# Action item
Copy the passage on universal empathy word for word, from "The Practical Difficulty" to "this universe is....)".

# Text section
※ ※ ※

The Practical Difficulty of Universal Empathy

It immediately follows from this quasi-formalization of empathy  that, for a system with finite resources, empathizing (with non-trivial effectiveness) with all possible beings X will not be achievable. 

Of course "all possible beings" is stronger than needed.   What about just empathizing with all beings in the actual universe we live in?  (Setting aside the minor issue of defining what this universe is....)

In principle, an entity that was much more mentally powerful than all other beings in the universe could possess empathy for all other beings in the universe. 

But for entities that are at most moderately powerful relative to the complexity and diversity of other entities in the universe, empathizing with all other entities in the universe will not be possible.  To put it simply: Eventually the brain of the empathizing entity will fill up, and it won’t be able to contain the knowledge needed to effectively empathize with additional entities in a reasonable time-frame.

Pareto-Optimal Empathy

We can then think about a notion such as “Pareto-optimal empathy” ….

※ ※ ※

# Collected data
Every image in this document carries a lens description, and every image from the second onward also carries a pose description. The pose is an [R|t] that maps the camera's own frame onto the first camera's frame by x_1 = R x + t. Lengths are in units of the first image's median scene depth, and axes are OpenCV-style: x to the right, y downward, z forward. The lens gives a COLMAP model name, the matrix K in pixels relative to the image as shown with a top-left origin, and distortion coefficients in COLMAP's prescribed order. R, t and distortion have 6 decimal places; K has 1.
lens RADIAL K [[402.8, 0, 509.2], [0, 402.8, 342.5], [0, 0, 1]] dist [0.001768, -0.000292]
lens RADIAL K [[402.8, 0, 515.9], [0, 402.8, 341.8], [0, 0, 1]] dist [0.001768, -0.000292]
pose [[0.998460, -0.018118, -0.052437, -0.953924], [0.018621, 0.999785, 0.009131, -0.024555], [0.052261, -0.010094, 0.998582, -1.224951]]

※ ※ ※

# Answer to this problem
The Practical Difficulty of Universal Empathy

It immediately follows from this quasi-formalization of empathy  that, for a system with finite resources, empathizing (with non-trivial effectiveness) with all possible beings X will not be achievable. 

Of course "all possible beings" is stronger than needed.   What about just empathizing with all beings in the actual universe we live in?  (Setting aside the minor issue of defining what this universe is....)